Oct. 3 (Bloomberg) -- India’s 10-year bonds advanced as financial markets reopened after a public holiday amid optimism a central bank plan to buy sovereign debt will spur demand.
The Reserve Bank of India will offer to purchase 100 billion rupees ($1.6 billion) of securities at an open-market auction on Oct. 7, it said in a Sept. 30 statement. The rupee’s 11.5 percent rebound from a record low of 68.845 per dollar on Aug. 28 is also contributing to gains, according to Development Credit Bank Ltd. The currency advanced 1 percent today.
“The debt-purchase announcement clearly shows the central bank isn’t comfortable with current yield levels,” said Debendra Kumar Dash, a fixed-income trader in Mumbai at Development Credit. “The rupee has strengthened quite a bit of late and that too is aiding sentiment by taming inflationary expectations.”
The yield on the 7.16 percent sovereign bonds due May 2023 fell nine basis points, or 0.09 percentage point, to 8.64 percent in Mumbai today from Oct. 1, according to prices from the central bank’s trading system. That’s the lowest level since Sept. 20.
Government bonds maturing in a decade fell in each of the last four months, the longest run since 2009, as the RBI raised interest rates and curbed funding support to banks to support the rupee. The securities will extend the slump as the RBI lifts borrowing costs to quell inflation and the prospect of U.S. stimulus tapering fuels fund outflows, a Bloomberg survey shows.
Global investors net sold bonds worth $109 million on Oct. 1, exchange data show. They have pulled almost $12 billion from Indian debt since mid-May when Federal Reserve Chairman Ben S. Bernanke first signaled the U.S. central bank may pare its $85 billion monthly bond-buying program that boosted demand for emerging-market assets.

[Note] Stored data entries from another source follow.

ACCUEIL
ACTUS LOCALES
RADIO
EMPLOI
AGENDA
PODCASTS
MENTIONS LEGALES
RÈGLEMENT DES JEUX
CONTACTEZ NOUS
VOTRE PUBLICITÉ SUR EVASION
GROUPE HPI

The RBI announced the bond-purchase plan after saying Sept. 25 that it will take steps as required to ensure adequate cash supply in the financial system. The central bank is injecting about 1.5 trillion rupees into markets each day via money-market operations and export-credit refinance, it said in a statement.
One-year interest-rate swaps, derivative contracts used to guard against fluctuations in funding costs, slid five basis points to 8.69 percent, according to data compiled by Bloomberg.